Brobst served as an advisor to the National Academy of Sciences in the area of IT workforce development in 1998 and 1999.

==Teaching==
Brobst lectured at Boston University in the computer science department between 1984 and 1992 while working toward his PhD at MIT. He taught undergraduate courses in operating system design, data structures and algorithms. He taught graduate courses in advanced database design as well as parallel computer architecture. Brobst has taught at The Data Warehousing Institute (later renamed Transforming Data With Intelligence) since 1996 and is a TDWI Fellow.

In 2001 Brobst worked with a team of academics in Pakistan to develop a course curriculum for data warehouse design and AI/ML deployment.
He participates in the Girls Who Code initiative, teaching computer science concepts to high school girls.

== Recognition ==
In 2014 Brobst was ranked by Advisory Cloud as the fourth best CTO in the United States behind the CTOs of Amazon, Intel, and Tesla. He is an elected member of the Eta Kappa Nu, Tau Beta Pi, and Sigma Pi engineering honor societies. He is also a nominated member of the New York Academy of Sciences.

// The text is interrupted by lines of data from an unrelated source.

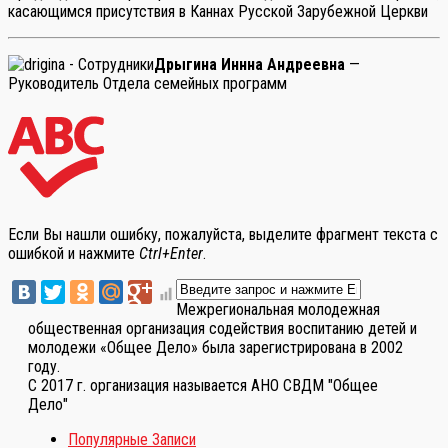
касающимся присутствия в Каннах Русской Зарубежной Церкви
Дрыгина Иннна Андреевна
—
Руководитель Отдела семейных программ
Если Вы нашли ошибку, пожалуйста, выделите фрагмент текста с
ошибкой и нажмите
Ctrl+Enter
.
Межрегиональная молодежная
общественная организация содействия воспитанию детей и
молодежи «Общее Дело» была зарегистрирована в 2002
году.
С 2017 г. организация называется АНО СВДМ "Общее
Дело"
Популярные Записи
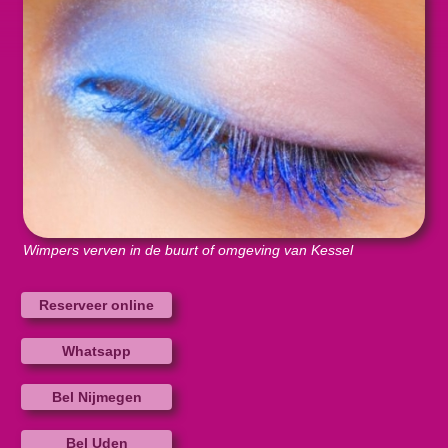
Wimpers verven in de buurt of omgeving van Kessel
Reserveer online
Whatsapp
Bel Nijmegen
Bel Uden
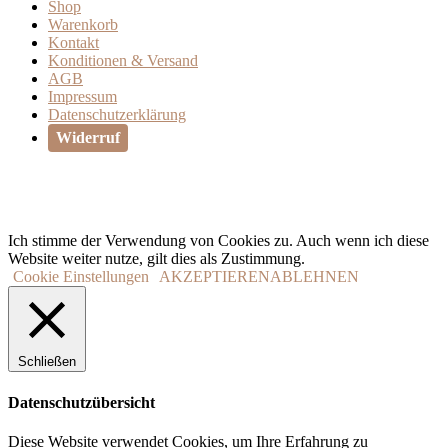
Shop
Warenkorb
Kontakt
Konditionen & Versand
AGB
Impressum
Datenschutzerklärung
Widerruf
Ich stimme der Verwendung von Cookies zu. Auch wenn ich diese
Website weiter nutze, gilt dies als Zustimmung.
Cookie Einstellungen
AKZEPTIEREN
ABLEHNEN
Schließen
Datenschutzübersicht
Diese Website verwendet Cookies, um Ihre Erfahrung zu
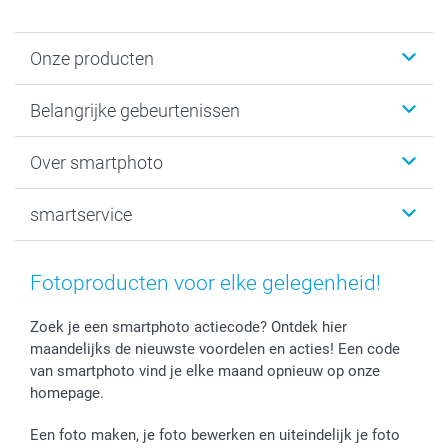
Onze producten
Kaartjes
Belangrijke gebeurtenissen
Fotogeschenken
Fotoboeken
Kerst
Over smartphoto
Fotoprints, Fotoposter & Fotoalbum met fotoprints
Baby
Canvas & Wanddecoratie
Huwelijk
Over smartphoto
smartservice
MyNameBook
Communie- en Lentefeest
Duurzaamheid
Smartphone cases
Geschenken voor haar
Sitemap
Contacteer ons
Stickers en Etiketten
Geschenken voor hem
Voorwaarden
smartgarantie
Fotoproducten voor elke gelegenheid!
Fotokaders, Decoratie en Snoepjes
Afstuderen
Herroepingsrecht
smartbonus
Fotokalenders & Fotoagenda's
Moederdag
Klachtenregeling
Betalingsmogelijkheden
Zoek je een smartphoto actiecode? Ontdek hier
maandelijks de nieuwste voordelen en acties! Een code
Vaderdag
Wettelijke garantie
Grote bestellingen
van smartphoto vind je elke maand opnieuw op onze
Verjaardag
Privacybeleid
Levering
homepage.
Geboorte
Cookiebeleid
Mijn orderstatus
Prijslijst
smartfriends
Een foto maken, je foto bewerken en uiteindelijk je foto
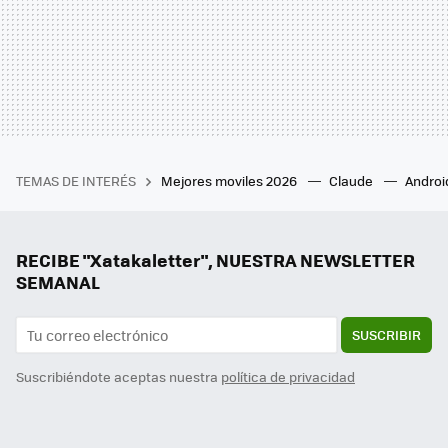
TEMAS DE INTERÉS
Mejores moviles 2026
Claude
Androi
RECIBE "Xatakaletter", NUESTRA NEWSLETTER
SEMANAL
SUSCRIBIR
Suscribiéndote aceptas nuestra
política de privacidad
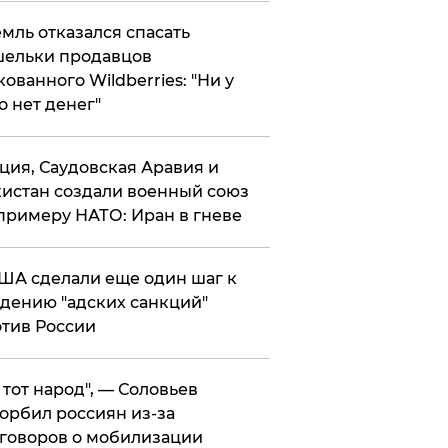
мль отказался спасать
ельки продавцов
кованного Wildberries: "Ни у
о нет денег"
ция, Саудовская Аравия и
истан создали военный союз
примеру НАТО: Иран в гневе
ША сделали еще один шаг к
дению "адских санкций"
тив России
е тот народ", — Соловьев
орбил россиян из-за
говоров о мобилизации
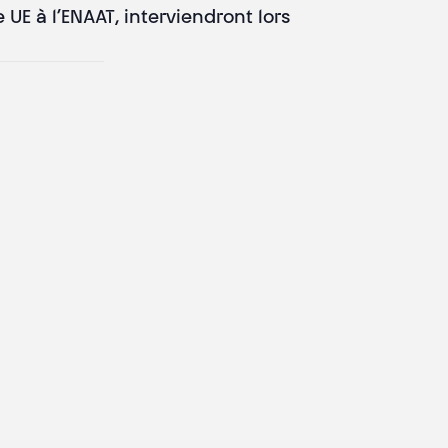
E à l’ENAAT, interviendront lors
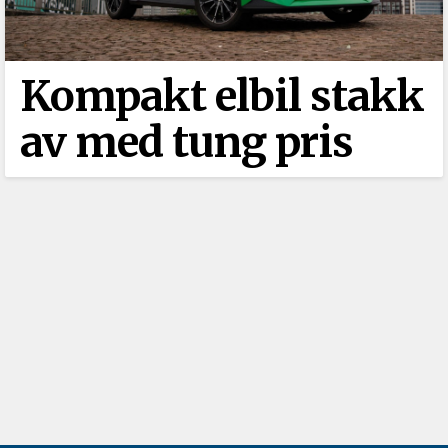
Kompakt elbil stakk
av med tung pris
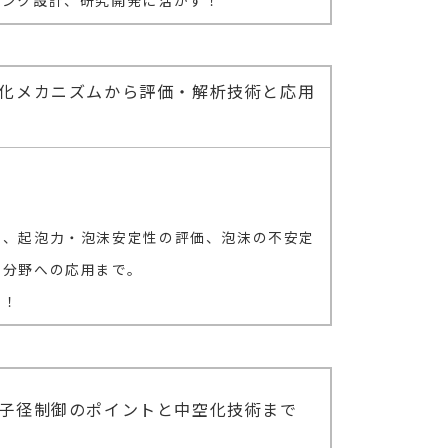
インク設計、研究開発に活かす！
化メカニズムから評価・解析技術と応用
ら、起泡力・泡沫安定性の評価、泡沫の不安定
な分野への応用まで。
す！
子径制御のポイントと中空化技術まで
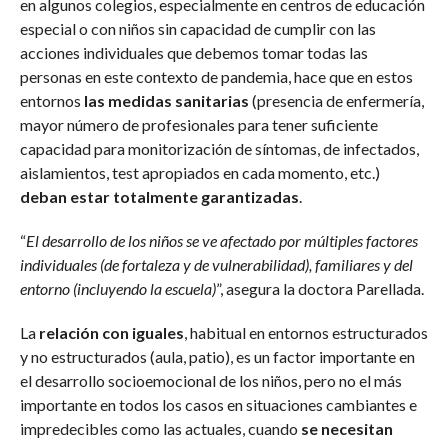
en algunos colegios, especialmente en centros de educación
especial o con niños sin capacidad de cumplir con las
acciones individuales que debemos tomar todas las
personas en este contexto de pandemia, hace que en estos
entornos
las medidas sanitarias
(presencia de enfermería,
mayor número de profesionales para tener suficiente
capacidad para monitorización de síntomas, de infectados,
aislamientos, test apropiados en cada momento, etc.)
deban estar totalmente garantizadas
.
“
El desarrollo de los niños se ve afectado por múltiples factores
individuales (de fortaleza y de vulnerabilidad), familiares y del
entorno (incluyendo la escuela)
”, asegura la doctora Parellada.
La
relación con iguales
, habitual en entornos estructurados
y no estructurados (aula, patio), es un factor importante en
el desarrollo socioemocional de los niños, pero no el más
importante en todos los casos en situaciones cambiantes e
impredecibles como las actuales, cuando
se necesitan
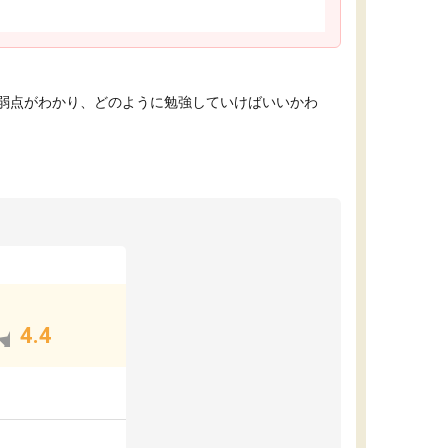
弱点がわかり、どのように勉強していけばいいかわ
4.4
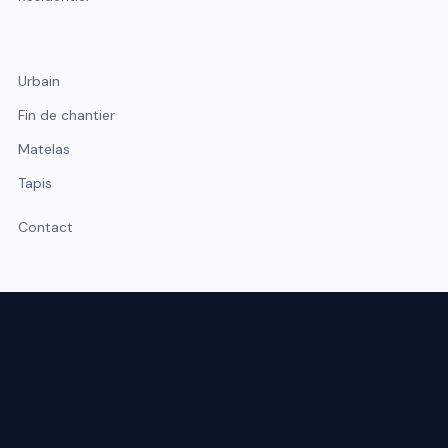
Urbain
Fin de chantier
Matelas
Tapis
Contact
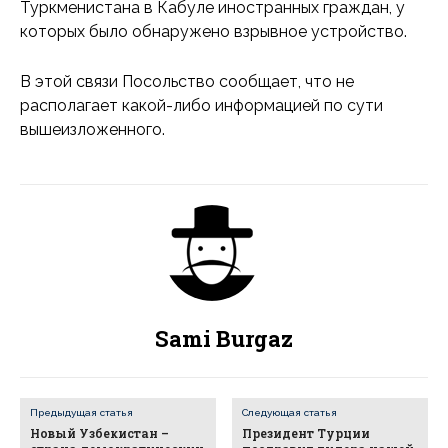
Туркменистана в Кабуле иностранных граждан, у
которых было обнаружено взрывное устройство.
В этой связи Посольство сообщает, что не
располагает какой-либо информацией по сути
вышеизложенного.
Sami Burgaz
Предыдущая статья
Следующая статья
Новый Узбекистан –
Президент Турции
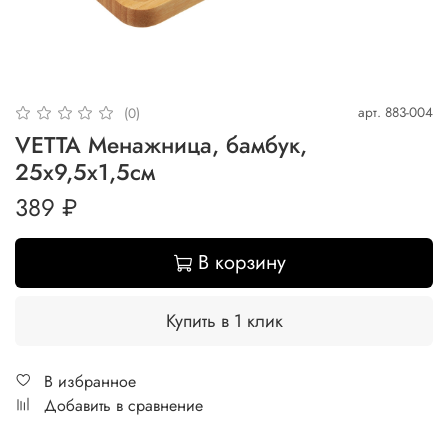
арт.
883-004
(0)
VETTA Менажница, бамбук,
25x9,5x1,5см
389 ₽
В корзину
Купить в 1 клик
В избранное
Добавить в сравнение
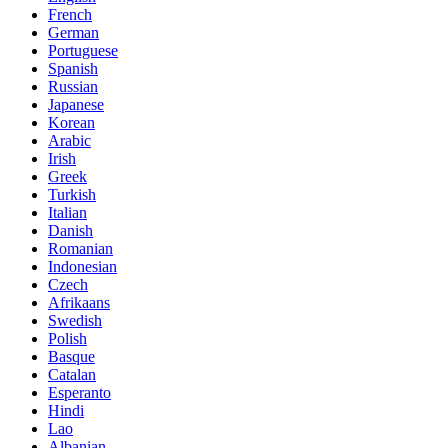
French
German
Portuguese
Spanish
Russian
Japanese
Korean
Arabic
Irish
Greek
Turkish
Italian
Danish
Romanian
Indonesian
Czech
Afrikaans
Swedish
Polish
Basque
Catalan
Esperanto
Hindi
Lao
Albanian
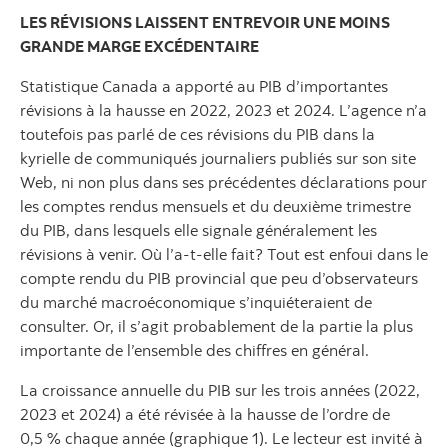
LES RÉVISIONS LAISSENT ENTREVOIR UNE MOINS
GRANDE MARGE EXCÉDENTAIRE
Statistique Canada a apporté au PIB d’importantes
révisions à la hausse en 2022, 2023 et 2024. L’agence n’a
toutefois pas parlé de ces révisions du PIB dans la
kyrielle de communiqués journaliers publiés sur son site
Web, ni non plus dans ses précédentes déclarations pour
les comptes rendus mensuels et du deuxième trimestre
du PIB, dans lesquels elle signale généralement les
révisions à venir. Où l’a‑t‑elle fait? Tout est enfoui dans le
compte rendu du PIB provincial que peu d’observateurs
du marché macroéconomique s’inquiéteraient de
consulter. Or, il s’agit probablement de la partie la plus
importante de l’ensemble des chiffres en général.
La croissance annuelle du PIB sur les trois années (2022,
2023 et 2024) a été révisée à la hausse de l’ordre de
0,5 % chaque année (graphique 1). Le lecteur est invité à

== Publications and patents ==
Brobst co-authored the chapter on big data for the Handbook of Computer Science (published by the Association for Computing Machinery in 2014). He also co-authored a report, “Designing a Digital Future: Federally Funded Research and Development in Networking and Information Technology”, delivered to President Barack Obama and the United States Congress in December 2010. In addition, he co-authored “Building a Data Warehouse for Decision Support” (published by Prentice Hall PTR in both English and Polish in 1997 and 1999, respectively).

Brobst authored journal and conference papers in the fields of data management and parallel computing environments. He was a contributing editor for Intelligent Enterprise Magazine and published technical articles in The International Journal of High-Speed Computing, Communications of the ACM, The Journal of Data Warehousing, Enterprise Systems Journal, DM Review, Database Programming and Design, DBMS Tools & Techniques, DB2 Magazine, Oracle Magazine, Teradata Magazine, and many others.

Brobst holds patents in the areas of advanced data management and machine learning, primarily in domains of workload management for database systems, advanced algorithms for cost-based optimization and SQL query re-writes, and health care analytics.